ENTRIES PROVIDED START

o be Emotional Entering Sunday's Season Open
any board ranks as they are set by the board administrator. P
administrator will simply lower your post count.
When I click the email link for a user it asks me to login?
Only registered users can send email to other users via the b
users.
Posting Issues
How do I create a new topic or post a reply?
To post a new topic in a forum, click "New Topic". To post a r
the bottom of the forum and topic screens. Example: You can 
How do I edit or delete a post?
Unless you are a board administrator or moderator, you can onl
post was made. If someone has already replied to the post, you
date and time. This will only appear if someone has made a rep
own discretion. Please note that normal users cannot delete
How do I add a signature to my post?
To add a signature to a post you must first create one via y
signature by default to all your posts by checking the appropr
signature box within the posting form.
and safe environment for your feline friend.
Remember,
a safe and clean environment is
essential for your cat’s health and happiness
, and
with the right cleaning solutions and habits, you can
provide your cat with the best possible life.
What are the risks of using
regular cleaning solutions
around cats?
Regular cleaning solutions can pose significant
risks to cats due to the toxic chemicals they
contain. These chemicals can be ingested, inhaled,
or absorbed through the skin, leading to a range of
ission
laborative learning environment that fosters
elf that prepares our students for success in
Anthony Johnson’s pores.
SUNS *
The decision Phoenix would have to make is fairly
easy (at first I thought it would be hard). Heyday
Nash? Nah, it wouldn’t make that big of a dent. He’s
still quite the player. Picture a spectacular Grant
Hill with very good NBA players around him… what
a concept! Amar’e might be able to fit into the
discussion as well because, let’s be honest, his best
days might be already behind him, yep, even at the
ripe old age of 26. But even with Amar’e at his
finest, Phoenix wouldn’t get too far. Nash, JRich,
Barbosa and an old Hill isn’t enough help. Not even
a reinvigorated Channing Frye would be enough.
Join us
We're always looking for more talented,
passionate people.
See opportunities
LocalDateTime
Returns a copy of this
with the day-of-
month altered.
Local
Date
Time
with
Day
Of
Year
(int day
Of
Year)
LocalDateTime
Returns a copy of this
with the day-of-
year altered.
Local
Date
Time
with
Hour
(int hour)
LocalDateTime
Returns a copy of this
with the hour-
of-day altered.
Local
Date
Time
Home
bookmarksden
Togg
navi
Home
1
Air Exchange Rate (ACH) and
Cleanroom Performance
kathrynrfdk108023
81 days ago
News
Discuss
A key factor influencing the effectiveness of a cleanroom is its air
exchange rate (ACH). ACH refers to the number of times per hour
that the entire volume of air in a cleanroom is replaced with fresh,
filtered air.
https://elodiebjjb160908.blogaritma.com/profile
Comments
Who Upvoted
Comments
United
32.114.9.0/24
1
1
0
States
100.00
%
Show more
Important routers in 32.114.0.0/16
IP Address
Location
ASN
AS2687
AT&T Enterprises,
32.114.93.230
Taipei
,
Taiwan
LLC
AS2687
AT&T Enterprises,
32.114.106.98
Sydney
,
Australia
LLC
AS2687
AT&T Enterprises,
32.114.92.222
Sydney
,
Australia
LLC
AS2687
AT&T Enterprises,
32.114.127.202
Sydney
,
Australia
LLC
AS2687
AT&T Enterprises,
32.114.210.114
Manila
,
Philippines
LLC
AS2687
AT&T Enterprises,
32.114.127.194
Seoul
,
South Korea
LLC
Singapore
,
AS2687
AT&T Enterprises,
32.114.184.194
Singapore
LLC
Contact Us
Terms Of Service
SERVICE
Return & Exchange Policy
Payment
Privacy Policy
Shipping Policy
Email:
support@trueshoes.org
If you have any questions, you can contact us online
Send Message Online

ENTRIES PROVIDED END

_WORK ORDER_
Please output each entry above exactly, leaving nothing out.

_YOUR RESPONSE_
o be Emotional Entering Sunday's Season Open
any board ranks as they are set by the board administrator. P
administrator will simply lower your post count.
When I click the email link for a user it asks me to login?
Only registered users can send email to other users via the b
users.
Posting Issues
How do I create a new topic or post a reply?
To post a new topic in a forum, click "New Topic". To post a r
the bottom of the forum and topic screens. Example: You can 
How do I edit or delete a post?
Unless you are a board administrator or moderator, you can onl
post was made. If someone has already replied to the post, you
date and time. This will only appear if someone has made a rep
own discretion. Please note that normal users cannot delete
How do I add a signature to my post?
To add a signature to a post you must first create one via y
signature by default to all your posts by checking the appropr
signature box within the posting form.
and safe environment for your feline friend.
Remember,
a safe and clean environment is
essential for your cat’s health and happiness
, and
with the right cleaning solutions and habits, you can
provide your cat with the best possible life.
What are the risks of using
regular cleaning solutions
around cats?
Regular cleaning solutions can pose significant
risks to cats due to the toxic chemicals they
contain. These chemicals can be ingested, inhaled,
or absorbed through the skin, leading to a range of
ission
laborative learning environment that fosters
elf that prepares our students for success in
Anthony Johnson’s pores.
SUNS *
The decision Phoenix would have to make is fairly
easy (at first I thought it would be hard). Heyday
Nash? Nah, it wouldn’t make that big of a dent. He’s
still quite the player. Picture a spectacular Grant
Hill with very good NBA players around him… what
a concept! Amar’e might be able to fit into the
discussion as well because, let’s be honest, his best
days might be already behind him, yep, even at the
ripe old age of 26. But even with Amar’e at his
finest, Phoenix wouldn’t get too far. Nash, JRich,
Barbosa and an old Hill isn’t enough help. Not even
a reinvigorated Channing Frye would be enough.
Join us
We're always looking for more talented,
passionate people.
See opportunities
LocalDateTime
Returns a copy of this
with the day-of-
month altered.
Local
Date
Time
with
Day
Of
Year
(int day
Of
Year)
LocalDateTime
Returns a copy of this
with the day-of-
year altered.
Local
Date
Time
with
Hour
(int hour)
LocalDateTime
Returns a copy of this
with the hour-
of-day altered.
Local
Date
Time
Home
bookmarksden
Togg
navi
Home
1
Air Exchange Rate (ACH) and
Cleanroom Performance
kathrynrfdk108023
81 days ago
News
Discuss
A key factor influencing the effectiveness of a cleanroom is its air
exchange rate (ACH). ACH refers to the number of times per hour
that the entire volume of air in a cleanroom is replaced with fresh,
filtered air.
https://elodiebjjb160908.blogaritma.com/profile
Comments
Who Upvoted
Comments
United
32.114.9.0/24
1
1
0
States
100.00
%
Show more
Important routers in 32.114.0.0/16
IP Address
Location
ASN
AS2687
AT&T Enterprises,
32.114.93.230
Taipei
,
Taiwan
LLC
AS2687
AT&T Enterprises,
32.114.106.98
Sydney
,
Australia
LLC
AS2687
AT&T Enterprises,
32.114.92.222
Sydney
,
Australia
LLC
AS2687
AT&T Enterprises,
32.114.127.202
Sydney
,
Australia
LLC
AS2687
AT&T Enterprises,
32.114.210.114
Manila
,
Philippines
LLC
AS2687
AT&T Enterprises,
32.114.127.194
Seoul
,
South Korea
LLC
Singapore
,
AS2687
AT&T Enterprises,
32.114.184.194
Singapore
LLC
Contact Us
Terms Of Service
SERVICE
Return & Exchange Policy
Payment
Privacy Policy
Shipping Policy
Email:
support@trueshoes.org
If you have any questions, you can contact us online
Send Message Online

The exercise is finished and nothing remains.